On July 10, Wiessner took matters into his own hands. Leaving Wolfe and the Sherpa who had carried loads up high in Camp V, he dashed solo all the way down to Camp II—yet another herculean effort. Rallying his troops and the rest of the Sherpa, Wiessner got the supply train moving once more. Two days later, Durrance made his best effort to go high. With Wolfe, Wiessner, and two Sherpa, he struggled all the way up to Camp VI, but only 200 feet above the tents, he collapsed. With fixed ropes in place, it was a simple matter for him to slide back to Camp VI while the others forged ahead. As Durrance and Wiessner parted, the leader assumed his teammate would wait at Camp VI for more supplies, try to recuperate, and eventually push higher.

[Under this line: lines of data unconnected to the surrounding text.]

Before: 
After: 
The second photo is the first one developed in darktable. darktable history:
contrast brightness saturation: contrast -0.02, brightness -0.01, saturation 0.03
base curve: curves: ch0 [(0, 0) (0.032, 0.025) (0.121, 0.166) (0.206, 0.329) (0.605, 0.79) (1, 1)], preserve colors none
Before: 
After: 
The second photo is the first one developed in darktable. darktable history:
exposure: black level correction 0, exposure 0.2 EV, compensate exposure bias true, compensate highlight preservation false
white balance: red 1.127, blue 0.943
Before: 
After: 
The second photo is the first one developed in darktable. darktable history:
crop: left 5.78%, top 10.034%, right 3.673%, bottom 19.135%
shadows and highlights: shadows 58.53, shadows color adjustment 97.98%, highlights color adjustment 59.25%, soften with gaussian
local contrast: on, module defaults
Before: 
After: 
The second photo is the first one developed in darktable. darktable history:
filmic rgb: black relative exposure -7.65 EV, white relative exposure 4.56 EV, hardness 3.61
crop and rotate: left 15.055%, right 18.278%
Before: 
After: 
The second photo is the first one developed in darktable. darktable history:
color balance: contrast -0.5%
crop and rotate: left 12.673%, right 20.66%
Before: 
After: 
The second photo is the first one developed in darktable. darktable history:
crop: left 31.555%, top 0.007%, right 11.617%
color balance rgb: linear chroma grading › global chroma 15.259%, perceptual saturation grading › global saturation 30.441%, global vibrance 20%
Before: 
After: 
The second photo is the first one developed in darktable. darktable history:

Despite Durrance’s continued problems with the altitude, Wiessner still considered him the most skilled of his teammates, and hoped the two would reach the summit together. Only gradually did he shift his plans and substitute Wolfe for Durrance in the summit party. But the third climber going for the top would be Pasang Kikuli, whose talent, experience, and courage Wiessner deeply admired. Had Wiessner climbed K2 with a Sherpa, it would have set a glorious example, one not realized until 1953 on Everest, when John Hunt, recognizing Tenzing Norgay’s vast experience and bold ambition, paired him with Hillary for the May 29 assault.